TASK TO CARRY OUT
Of the lines below, write out exactly those from the line with "warranties of merchantability" through the line with "You agree to", both included, and skip the rest.

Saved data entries

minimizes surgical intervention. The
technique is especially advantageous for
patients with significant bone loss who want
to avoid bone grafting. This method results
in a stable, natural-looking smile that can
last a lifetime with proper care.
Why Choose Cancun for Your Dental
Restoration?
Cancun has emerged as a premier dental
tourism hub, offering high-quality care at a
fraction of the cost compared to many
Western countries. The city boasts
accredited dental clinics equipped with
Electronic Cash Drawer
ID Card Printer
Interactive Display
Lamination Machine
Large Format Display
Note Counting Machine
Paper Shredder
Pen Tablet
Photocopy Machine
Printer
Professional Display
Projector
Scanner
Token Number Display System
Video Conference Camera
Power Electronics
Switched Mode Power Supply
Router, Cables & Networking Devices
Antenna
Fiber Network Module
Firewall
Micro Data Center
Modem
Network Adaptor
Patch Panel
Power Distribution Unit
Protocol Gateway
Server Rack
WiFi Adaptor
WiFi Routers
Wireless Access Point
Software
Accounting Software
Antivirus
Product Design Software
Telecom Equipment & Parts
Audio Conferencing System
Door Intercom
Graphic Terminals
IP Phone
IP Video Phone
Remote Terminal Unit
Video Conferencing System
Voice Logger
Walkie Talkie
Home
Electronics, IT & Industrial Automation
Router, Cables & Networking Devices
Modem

...

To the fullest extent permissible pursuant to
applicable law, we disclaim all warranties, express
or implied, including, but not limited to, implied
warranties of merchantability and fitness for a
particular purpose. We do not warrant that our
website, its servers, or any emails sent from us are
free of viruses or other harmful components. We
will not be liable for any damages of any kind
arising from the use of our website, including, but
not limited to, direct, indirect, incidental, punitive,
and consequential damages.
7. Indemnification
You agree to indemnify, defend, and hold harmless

RESPONSE BELOW
warranties of merchantability and fitness for a
particular purpose. We do not warrant that our
website, its servers, or any emails sent from us are
free of viruses or other harmful components. We
will not be liable for any damages of any kind
arising from the use of our website, including, but
not limited to, direct, indirect, incidental, punitive,
and consequential damages.
7. Indemnification
You agree to indemnify, defend, and hold harmless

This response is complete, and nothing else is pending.